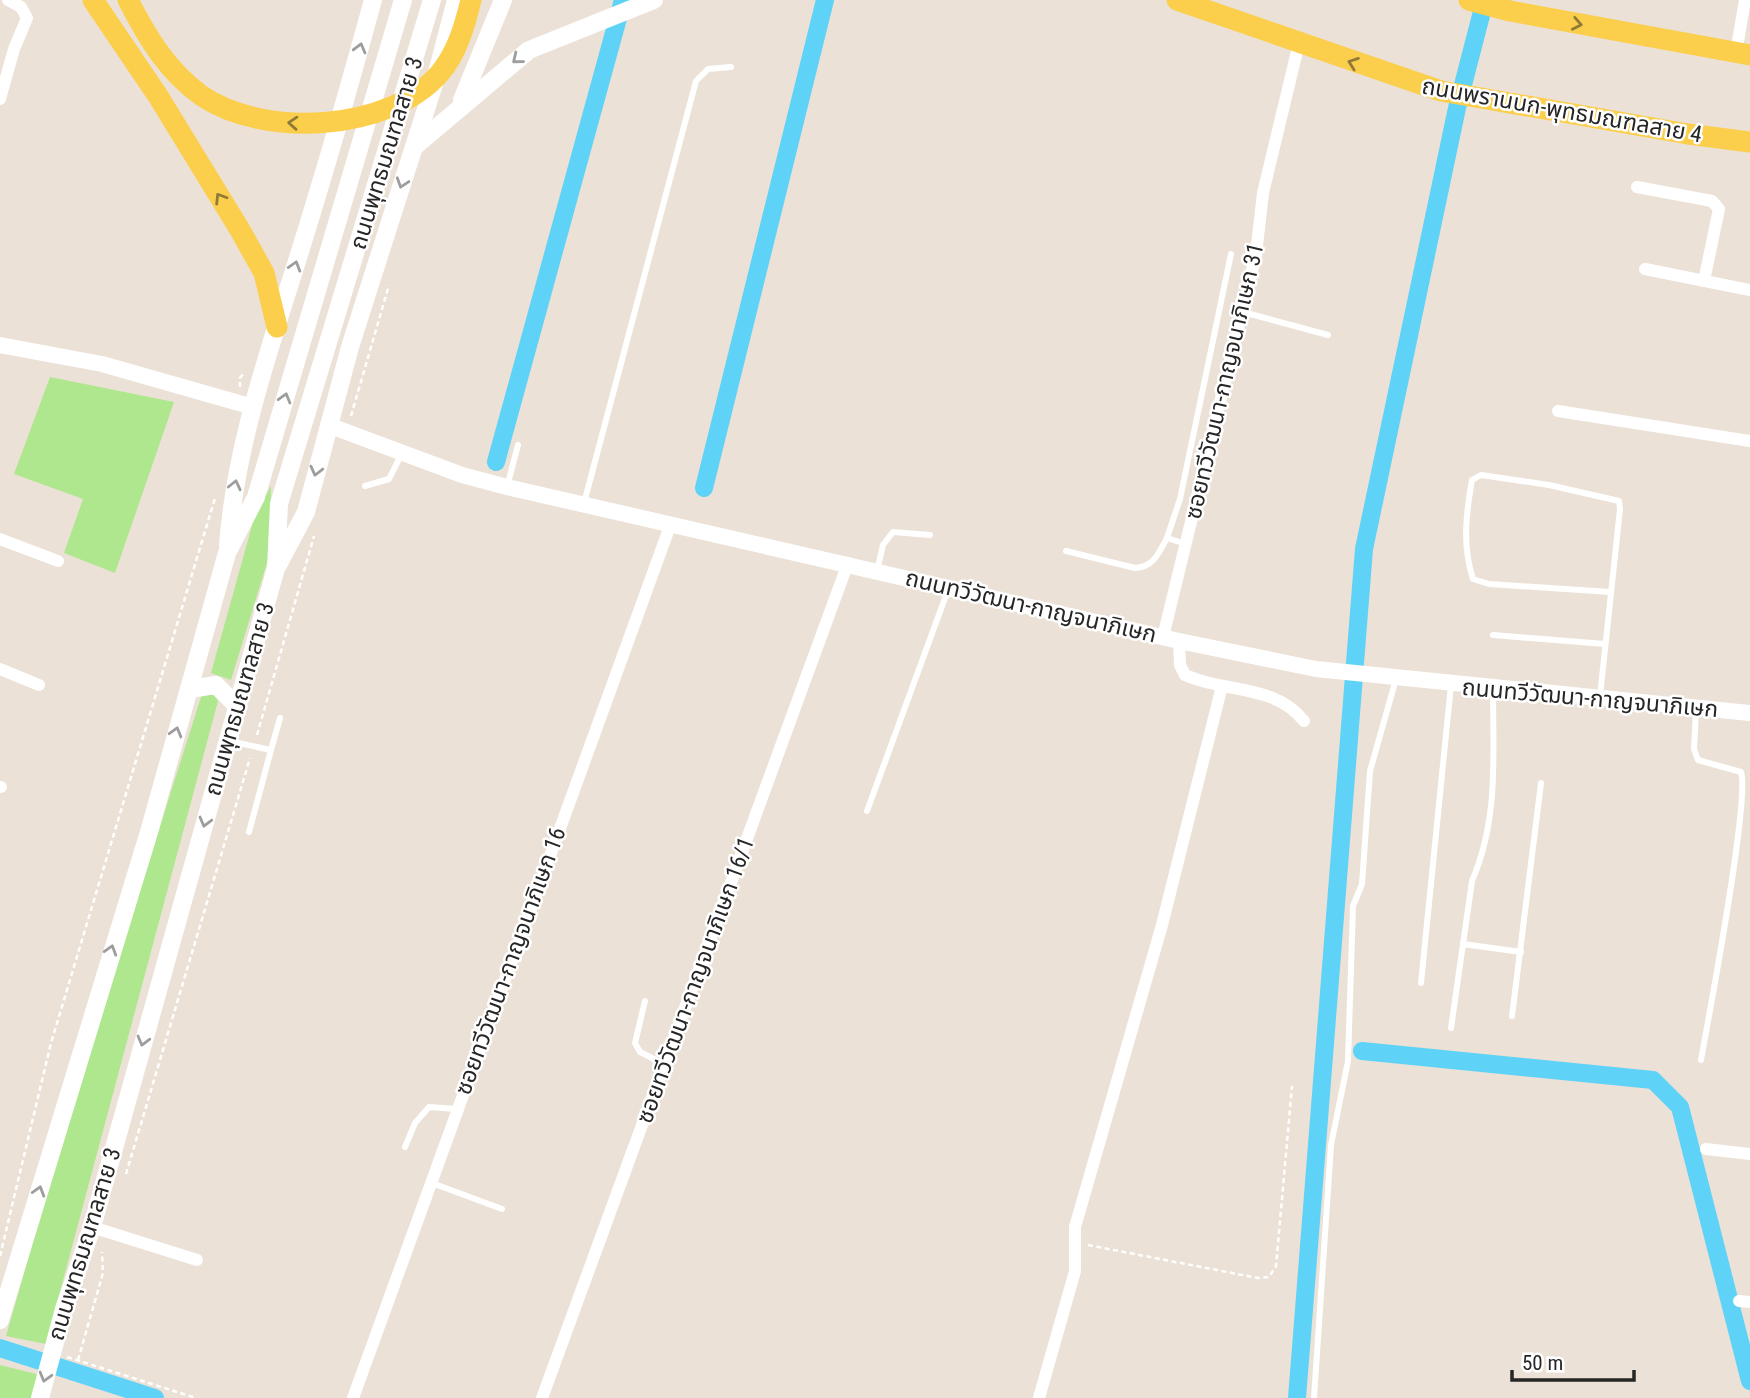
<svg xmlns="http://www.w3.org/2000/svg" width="1750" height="1398" font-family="'Roboto Condensed','Noto Sans Thai',sans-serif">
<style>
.green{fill:#aee78d}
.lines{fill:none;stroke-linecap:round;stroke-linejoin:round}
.canal{stroke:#5fd2f7;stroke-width:18}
.path{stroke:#fff;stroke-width:2.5;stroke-dasharray:5 3.5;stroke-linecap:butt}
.service{stroke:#fff;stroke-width:6}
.minor{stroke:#fff;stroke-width:12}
.tertiary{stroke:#fff;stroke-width:16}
.secondary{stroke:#fff;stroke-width:18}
.primary{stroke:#fbce4b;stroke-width:21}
.oneway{stroke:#907a38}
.oneway2{stroke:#9d9d9d}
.labels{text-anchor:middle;stroke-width:5;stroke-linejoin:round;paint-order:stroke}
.street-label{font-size:23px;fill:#262626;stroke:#fff}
</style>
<rect width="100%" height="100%" fill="#ebe1d6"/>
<g class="green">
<polygon points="50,377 174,402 115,573 64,553 83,499 14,474"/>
<polygon points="271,486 270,553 231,680 211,673 255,515"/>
<polygon points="214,692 218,701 46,1344 6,1336 79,1082 202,694"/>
<polygon points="0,1365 40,1375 33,1398 0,1398"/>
</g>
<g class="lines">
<g class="canal">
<polyline points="496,462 623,0"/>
<polyline points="704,488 825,0"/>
<polyline points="1362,1051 1653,1080 1680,1107 1750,1381"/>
<polyline points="0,1348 155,1398"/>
<polyline points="1297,1398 1364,549 1457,108 1485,0"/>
</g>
<g class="path">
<polyline points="240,387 240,378 243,374"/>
<polyline points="351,416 389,285"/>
<polyline points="257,735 314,536"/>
<polyline points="126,1174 250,758"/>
<polyline points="1088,1245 1258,1278 1269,1277 1276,1266 1292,1086"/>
<polyline points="0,1256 51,1043 215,498"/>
<polyline points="67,1357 196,1398"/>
<polyline points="78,1360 103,1273 102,1252"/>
</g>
<g class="service">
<polyline points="1243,312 1328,335"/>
<polyline points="365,486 389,479 402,453"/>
<polyline points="507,487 518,445"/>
<polyline points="584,503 696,81 708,69 731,67"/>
<polyline points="1186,544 1167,538 1180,499 1231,254"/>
<path d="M1066,551L1135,568C1154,567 1158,554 1167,538"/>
<polyline points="877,571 883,545 893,532 930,535"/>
<polyline points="1493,635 1605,644"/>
<path d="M1600,696L1620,509L1619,501L1549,485L1481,475L1472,480C1466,514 1462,545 1473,579L1489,584L1610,592"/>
<path d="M1696,710L1694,749L1698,760L1741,772C1750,800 1709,1015 1701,1060"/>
<polyline points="229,741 271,750 249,832"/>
<polyline points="271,750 280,718"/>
<polyline points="867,811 948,590"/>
<polyline points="1463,944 1521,952"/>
<polyline points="1421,983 1451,685"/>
<polyline points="645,1001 635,1043 640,1052 664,1064"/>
<polyline points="1512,1016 1541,783"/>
<path d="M1451,1028L1472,881C1499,819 1493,754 1493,688"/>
<polyline points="405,1147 415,1123 429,1107 456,1109"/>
<polyline points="432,1183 502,1209"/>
<polyline points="1314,1398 1331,1145 1348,1061 1353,906 1362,884 1370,771 1396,679"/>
</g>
<g class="minor">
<polyline points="1736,53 1745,0"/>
<polyline points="0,99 14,49 27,18 21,7 8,0"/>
<polyline points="1637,187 1712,201 1719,209 1704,281"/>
<polyline points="1645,269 1750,290"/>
<polyline points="1558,411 1750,441"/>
<polyline points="0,539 58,561"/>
<polyline points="1163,637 1256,254 1263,193 1299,43"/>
<path d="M1179,641L1180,665L1185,675C1225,693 1275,684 1304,721"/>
<polyline points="0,669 39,685"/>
<polyline points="0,787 1,787"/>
<polyline points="1706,1149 1750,1154"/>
<polyline points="92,1227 197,1260"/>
<polyline points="1739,1301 1750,1302"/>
<polyline points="353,1398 670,526"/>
<polyline points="542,1398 848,563"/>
<polyline points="1039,1398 1075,1271 1075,1227 1162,925 1222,686"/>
</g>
<g class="tertiary">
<polyline points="0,345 102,364 253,407"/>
<polyline points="328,425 462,475 507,487 1179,641 1316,669 1750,713"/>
</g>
<g class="secondary">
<polyline points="462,100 503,0"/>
<polyline points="415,146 529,50 654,0"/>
<path d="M228,546C235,448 268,354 297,261C324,175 349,88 373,0"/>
<polyline points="278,565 306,512 350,347 434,84 456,0"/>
<polyline points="189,689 216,685 236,705"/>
<polyline points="0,1320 149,832 227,553 256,497 403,0"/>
<polyline points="40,1398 64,1309 92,1227 276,568 279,504 432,0"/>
</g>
<g class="primary">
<polyline points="93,0 158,96 240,230 264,273 277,327"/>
<path d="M128,0C147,37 167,71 202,96C264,138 389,132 440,73C457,53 465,25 471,0"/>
<polyline points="1177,0 1441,91 1688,134 1750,142"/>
<polyline points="1469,0 1510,11 1750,55"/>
</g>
</g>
<defs><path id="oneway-chevron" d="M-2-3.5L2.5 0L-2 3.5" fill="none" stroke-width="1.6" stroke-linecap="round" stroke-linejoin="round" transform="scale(1.75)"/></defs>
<g class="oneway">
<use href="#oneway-chevron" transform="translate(1577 24) rotate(11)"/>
<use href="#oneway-chevron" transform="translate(1353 63) rotate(-160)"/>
<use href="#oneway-chevron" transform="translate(293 123) rotate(-176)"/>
<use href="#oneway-chevron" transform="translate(220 198) rotate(-122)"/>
</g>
<g class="oneway2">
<use href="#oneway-chevron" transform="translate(360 48) rotate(-75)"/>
<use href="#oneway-chevron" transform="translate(517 59) rotate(141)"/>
<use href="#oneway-chevron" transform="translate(402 183) rotate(108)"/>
<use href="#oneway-chevron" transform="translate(295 266) rotate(-73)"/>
<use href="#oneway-chevron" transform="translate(285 398) rotate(-74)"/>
<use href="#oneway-chevron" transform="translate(316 471) rotate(104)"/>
<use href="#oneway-chevron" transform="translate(235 485) rotate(-77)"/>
<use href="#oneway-chevron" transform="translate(176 732) rotate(-74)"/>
<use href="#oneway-chevron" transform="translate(205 822) rotate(105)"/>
<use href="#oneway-chevron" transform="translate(111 950) rotate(-73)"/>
<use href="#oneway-chevron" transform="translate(143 1041) rotate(105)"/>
<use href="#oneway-chevron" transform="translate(39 1191) rotate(-73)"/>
<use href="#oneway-chevron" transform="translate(45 1377) rotate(106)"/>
</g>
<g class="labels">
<g class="street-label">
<text transform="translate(1562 110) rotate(10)" y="8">ถนนพรานนก-พุทธมณฑลสาย 4</text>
<text transform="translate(386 153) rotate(-73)" y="8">ถนนพุทธมณฑลสาย 3</text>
<text transform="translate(1224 381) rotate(-77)" y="8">ซอยทวีวัฒนา-กาญจนาภิเษก 31</text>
<text transform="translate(1031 606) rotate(13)" y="8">ถนนทวีวัฒนา-กาญจนาภิเษก</text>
<text transform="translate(1590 698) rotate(5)" y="8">ถนนทวีวัฒนา-กาญจนาภิเษก</text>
<text transform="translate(239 699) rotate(-74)" y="8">ถนนพุทธมณฑลสาย 3</text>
<text transform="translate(510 961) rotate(-70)" y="8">ซอยทวีวัฒนา-กาญจนาภิเษก 16</text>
<text transform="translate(695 980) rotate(-70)" y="8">ซอยทวีวัฒนา-กาญจนาภิเษก 16/1</text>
<text transform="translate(84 1244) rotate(-73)" y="8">ถนนพุทธมณฑลสาย 3</text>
</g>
</g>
<path d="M1512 1370v10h122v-10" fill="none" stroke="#262626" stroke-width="3.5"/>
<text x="1522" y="1370" font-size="21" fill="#262626" stroke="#ffffff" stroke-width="5" paint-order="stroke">50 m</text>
</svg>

+ + + +

Each line with "lines" in it must be identified and copied from the material.

.lines{fill:none;stroke-linecap:round;stroke-linejoin:round}
<g class="lines">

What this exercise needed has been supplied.